▶ **EXERCISE INSTRUCTIONS**
• 1. In the article on China's economy, swap "back seat" for "lower place" and give the passage from "The good news" up to and including "fractionally during 2006.".
• 2. According to the article on China's economy, at what rate does Yao Jingyuan expect China's gross domestic product to expand in the coming year?
• 3. Condense the paragraph of the article on China's economy that begins "The most radical voices in the U.S. Congress" into one shorter sentence that keeps its main facts.

▶ **PAGE TEXT**
The good news for China investors is that China has not suffered
the bear markets that other developing nations have endured.
In a recent ranking of stock price drops country-by-country,
China stood among the best performing economies including
the USA, Canada and the UK.
Compared
to China, emerging market stars like India, Russia and Kuwait
have taken a back seat. They are deep in "bear" territory
while China has endured the market setbacks with little more
than a scratch.
In
fact, one of the country's leading economists predicts that
the national economy will slow only fractionally during 2006.
Yao Jingyuan, the chief economist at the powerful National
Bureau of Statistics, expects China's gross domestic product
will expand at a rate between eight and nine percent during
the coming year.
That's
a healthy clip but not inflationary. We believe that continued
growth in economic production and demand will continue to
stimulate the performance of our preferred investments while
stopping short of overheating the economy.

Let's
examine another shift in the economy: It is widely believed
that China's export boom will begin to ease off. The country's
trade surplus is expected to come in at $100 billion during
2005, more than triple the previous year's $32 billion surplus.
Even if the country's export growth rate moderates, there
will probably be continuing friction with China's trading
partners, especially the United States. The U.S. consumes
about 40% of China's exports according to the World Bank.
There
are profound issues swirling around China's export surplus.
Most Chinese trading partners agree that the national currency,
the yuan is being kept artificially low. The low valuation
of the Chinese currency makes exports more attractive to foreign
buyers, and some say that gives China an unfair advantage.
The
most radical voices in the U.S. Congress are demanding tariffs
of 27.5% on all goods imported from China. They argue that
would be a fair and justified step to protect American jobs
because they say 27.5% is exactly the amount they believe
the Yuan has been undervalued.
Whatever
the merits of their arguments might be, any such action is
highly unlikely to happen. The consequences would be disastrous
on both sides of the planet. If punitive tariffs were imposed,
Chinese exports would be slashed. China's ability to purchase
U.S. Treasury Bonds and its ability to sustain America's indebtedness
would be crippled. The consequences for the American economy
would be as severe for the United States as they would for
China. There may be a lot of bluster coming out of Washington,
lately but few politicians would ever risk such a potentially
suicidal step.
We
don't see such a disaster on the horizon. Much more likely
is continuing pressure from China's trading partners to adjust
the Yuan. If history is any guide, these changes will be relatively
slight and measured.

▶ **DATA BLOCK**
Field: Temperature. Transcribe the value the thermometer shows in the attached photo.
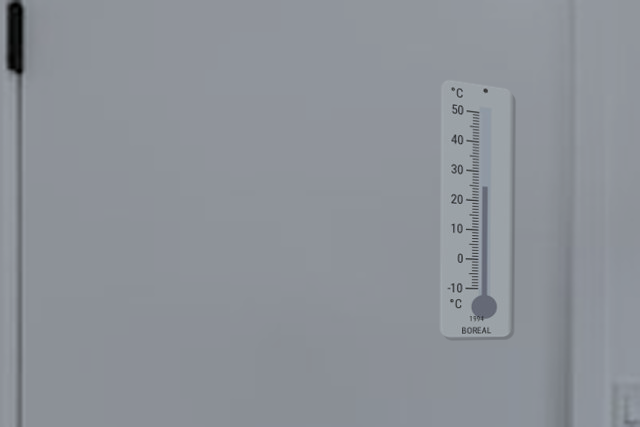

▶ **PROBLEM SOLUTIONS**
• 1.
The good news for China investors is that China has not suffered
the bear markets that other developing nations have endured.
In a recent ranking of stock price drops country-by-country,
China stood among the best performing economies including
the USA, Canada and the UK.
Compared
to China, emerging market stars like India, Russia and Kuwait
have taken a lower place. They are deep in "bear" territory
while China has endured the market setbacks with little more
than a scratch.
In
fact, one of the country's leading economists predicts that
the national economy will slow only fractionally during 2006.

• 2. Between eight and nine percent.

• 3. The most radical members of the U.S. Congress want 27.5% tariffs on all goods imported from China, arguing this would fairly protect American jobs because they believe the yuan has been undervalued by exactly that amount.